Segment Start: Text excerpt

I guess that more detailed molecular simulations of individual neuronal 
spikes (such as using the Hodgkin-Huxley model of
a neuron, using the NEURON software, 
<http://www.neuron.yale.edu/neuron/> or like the Blue Brain project 
<http://bluebrain.epfl.ch/> directed by respected Dr. Henry Markram)
are very useful for showing some detailed molecular, synaptic, and 
neuronal properties.
However, they miss necessary brain-system-level mechanisms so much that 
it is difficult for them
to show major brain-scale functions
(such as learning to recognize objects and detection of natural objects 
directly from natural cluttered scenes).

According to my understanding, if one uses a detailed neuronal model for 
each of a variety of neuronal types and
connects those simulated neurons of different types according to a 
diagram of Brodmann areas,
his simulation is NOT going to lead to any major brain function.
He still needs brain-system-level knowledge such as that taught in the 
BMI 871 course.

-John

On 4/7/14 8:07 AM, Tsvi Achler wrote:
> Dear Steve, John
> I think such discussions are great to spark interests in feedback 
> (output back to input) such models which I feel should be given much 
> more attention.

Segment End: Text excerpt

» **Work task 1**
Write out the part of the brain-simulation excerpt from "According to my" to "BMI 871 course.".
» **Work task 2**
According to the brain-simulation excerpt, who directs the Blue Brain project?
» **Work task 3**
List the kinds of properties that the brain-simulation excerpt says detailed simulations are useful for showing.

Segment Start: Supplied entries

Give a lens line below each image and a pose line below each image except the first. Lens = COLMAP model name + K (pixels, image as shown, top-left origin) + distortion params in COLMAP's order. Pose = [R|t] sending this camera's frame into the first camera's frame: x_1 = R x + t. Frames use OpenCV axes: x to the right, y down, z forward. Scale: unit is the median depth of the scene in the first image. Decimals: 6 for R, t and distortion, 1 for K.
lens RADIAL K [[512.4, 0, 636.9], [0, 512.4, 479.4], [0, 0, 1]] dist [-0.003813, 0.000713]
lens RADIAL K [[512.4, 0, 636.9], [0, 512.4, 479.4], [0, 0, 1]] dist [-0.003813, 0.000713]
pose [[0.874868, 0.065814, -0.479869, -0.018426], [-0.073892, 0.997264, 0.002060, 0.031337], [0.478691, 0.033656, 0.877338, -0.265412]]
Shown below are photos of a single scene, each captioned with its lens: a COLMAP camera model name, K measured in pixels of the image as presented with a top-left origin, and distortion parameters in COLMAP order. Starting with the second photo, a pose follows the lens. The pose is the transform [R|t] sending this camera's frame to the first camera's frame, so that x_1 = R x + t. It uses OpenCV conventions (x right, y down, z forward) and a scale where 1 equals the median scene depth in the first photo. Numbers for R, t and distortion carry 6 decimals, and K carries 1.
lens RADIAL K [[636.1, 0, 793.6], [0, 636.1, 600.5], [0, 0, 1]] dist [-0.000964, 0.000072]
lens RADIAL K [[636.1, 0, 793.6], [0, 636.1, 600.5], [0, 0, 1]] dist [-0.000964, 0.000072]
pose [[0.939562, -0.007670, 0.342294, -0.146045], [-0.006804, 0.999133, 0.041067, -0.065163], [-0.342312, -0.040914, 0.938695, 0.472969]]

Segment End: Supplied entries

» **Task answer 1**
According to my understanding, if one uses a detailed neuronal model for 
each of a variety of neuronal types and
connects those simulated neurons of different types according to a 
diagram of Brodmann areas,
his simulation is NOT going to lead to any major brain function.
He still needs brain-system-level knowledge such as that taught in the 
BMI 871 course.

» **Task answer 2**
Dr. Henry Markram

» **Task answer 3**
Molecular, synaptic, neuronal